Ia pun meminta komitmen Presiden Joko Widodo untuk memberikan insentif ekonomi untuk pers harus segera ditindaklanjuti dengan peraturan pelaksanaan atau petunjuk teknis. Insentif tersebut bisa berbentuk beragam dari keringanan pajak, tarif listrik, biaya perijinan dan jaminan sosial yang dijanjikan pemerintah."Ini sangat ditunggu perwujudannya dan akan sangat membantu pers nasional dalam menghadapi krisis ekonomi akibat pandemi covid-19," ungkap dia.
Ia mengingatkan menyelamatkan nasib pers merupakan investasi masa kini sekaligus untuk masa depan bangsa Indonesia, mengingat pers adalah garda depan upaya penanganan covid-19.

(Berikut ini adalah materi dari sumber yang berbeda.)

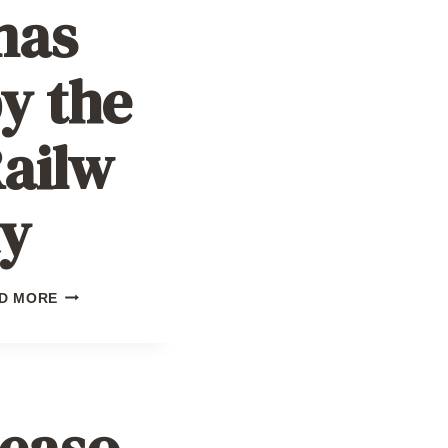
mas
y the
ailw
y
CHRISTMAS
D MORE
BY
THE
RAILWAY
easo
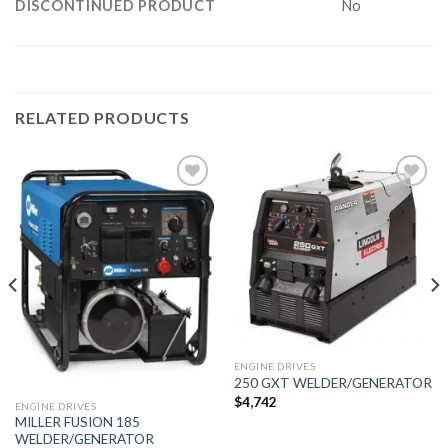
DISCONTINUED PRODUCT
No
RELATED PRODUCTS
Add to
Add to
wishlist
wishlist
ENGINE DRIVES
250 GXT WELDER/GENERATOR
$
4,742
ENGINE DRIVES
MILLER FUSION 185
WELDER/GENERATOR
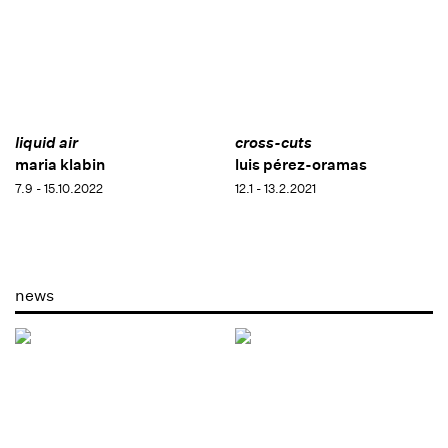
liquid air
cross-cuts
maria klabin
luis pérez-oramas
7.9 - 15.10.2022
12.1 - 13.2.2021
news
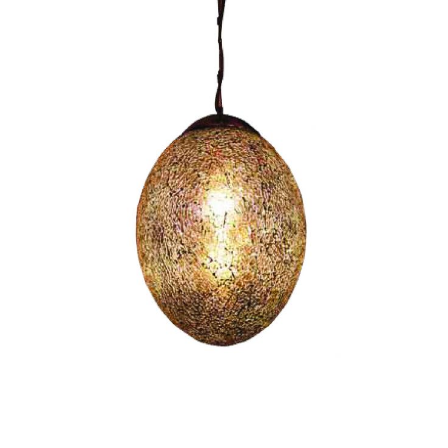
Egg I-CC1036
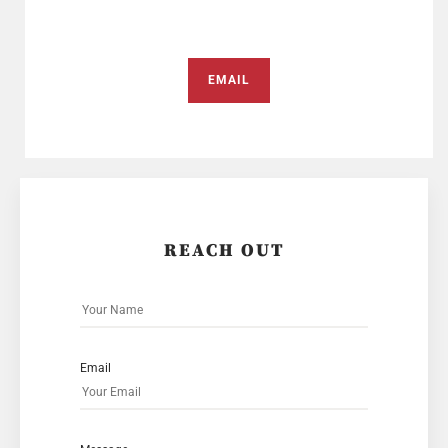
EMAIL
REACH OUT
Email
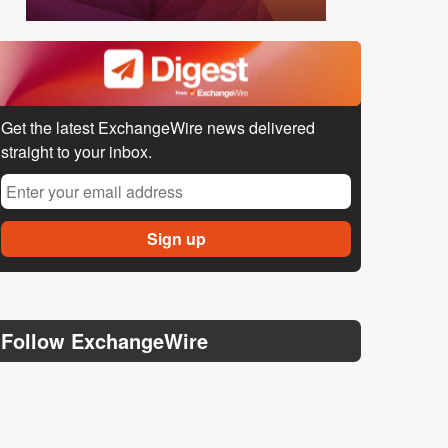
Get the latest ExchangeWire news delivered
straight to your inbox.
Follow ExchangeWire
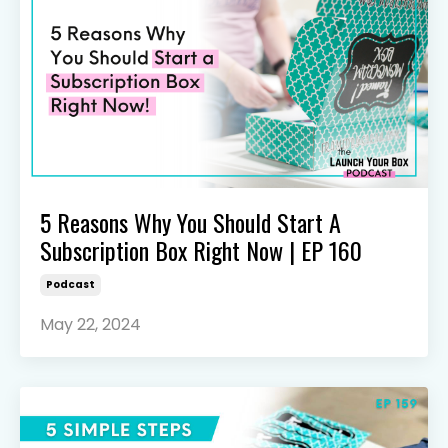
5 Reasons Why You Should Start A
Subscription Box Right Now | EP 160
Podcast
May 22, 2024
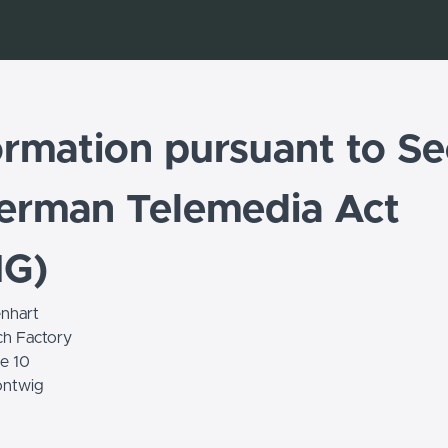
ormation pursuant to Se
erman Telemedia Act
MG)
nhart
ch Factory
e 10
ntwig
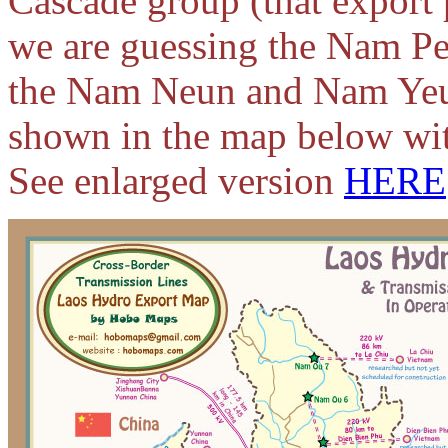
Cascade group (that expor
we are guessing the Nam Pe
the Nam Neun and Nam Yeuan
shown in the map below wit
See enlarged version
HERE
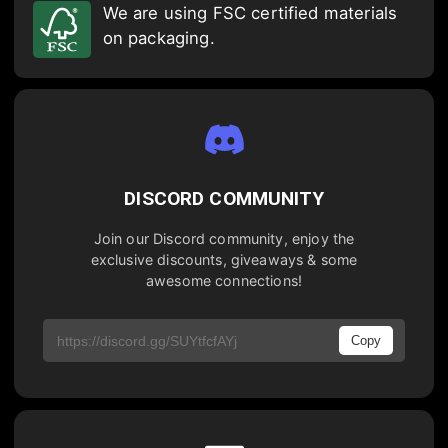
We are using FSC certified materials
on packaging.
DISCORD COMMUNITY
Join our Discord community, enjoy the
exclusive discounts, giveaways & some
awesome connections!
Copy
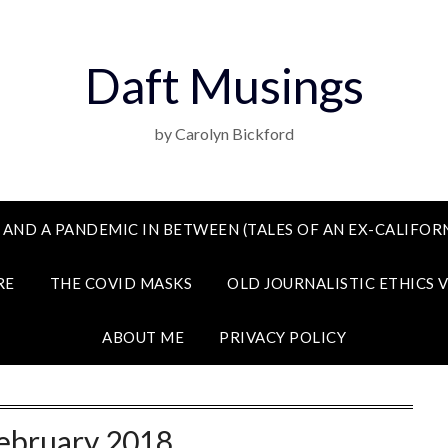
Daft Musings
by Carolyn Bickford
 AND A PANDEMIC IN BETWEEN (TALES OF AN EX-CALIFORN
RE
THE COVID MASKS
OLD JOURNALISTIC ETHICS 
ABOUT ME
PRIVACY POLICY
ebruary 2018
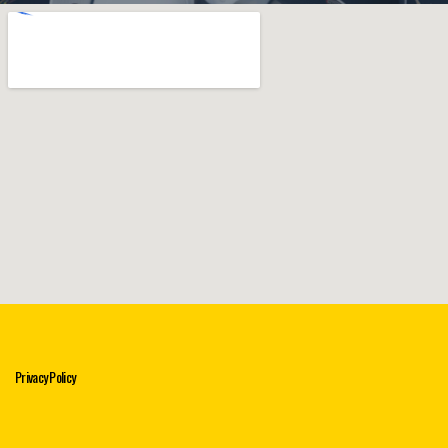
Privacy Policy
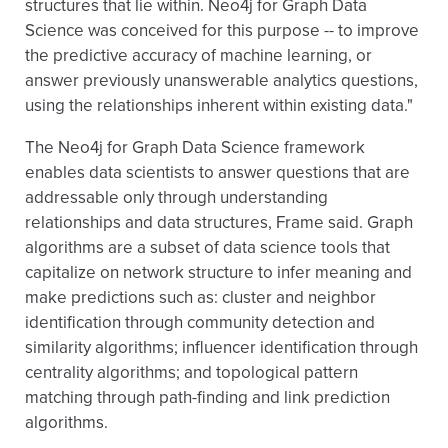
structures that lie within. Neo4j for Graph Data
Science was conceived for this purpose -- to improve
the predictive accuracy of machine learning, or
answer previously unanswerable analytics questions,
using the relationships inherent within existing data."
The Neo4j for Graph Data Science framework
enables data scientists to answer questions that are
addressable only through understanding
relationships and data structures, Frame said. Graph
algorithms are a subset of data science tools that
capitalize on network structure to infer meaning and
make predictions such as: cluster and neighbor
identification through community detection and
similarity algorithms; influencer identification through
centrality algorithms; and topological pattern
matching through path-finding and link prediction
algorithms.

Saat ini, dia menegaskan, pers dihadapkan pada tekanan disrupsi yang semakin kuat dan pandemi Covid-19.Ia menyebut, platform digital semakin mendominasi ranah media dan kehidupan publik serta memperoleh pendapatan iklan yang semakin besar, kemudian menggeser kedudukan media massa konvensional."Krisis ekonomi akibat pandemi covid-19 telah memukul daya hidup banyak media massa," ujar Nuh dalam rilis Dewan Pers terkait Catatan Akhir Tahun Kemerdekaan Pers Tahun 2020, Rabu (23/12).
Apalagi, lanjutnya, pandemi berakibat menurunnya pendapatan, banyak perusahaan media merampingkan manajemen, melakukan PHK karyawan, atau mengurangi gaji karyawan. Hal ini pun membuat kesejahteraan wartawan menurun dan membuat banyak media kehilangan wartawan terbaik.
Menurut Nuh, ini berdampak pada kualitas pemberitaan yang dikhawatirkan menurun dan mengurangi tingkat kepercayaan masyarakat terhadap media massa."Sementara, arus informasi yang tersaji di media sosial mengalir tanpa standar etika yang tegas sehingga dalam banyak kasus membingungkan masyarakat, bahkan cenderung memecah-belah," ujar Nuh.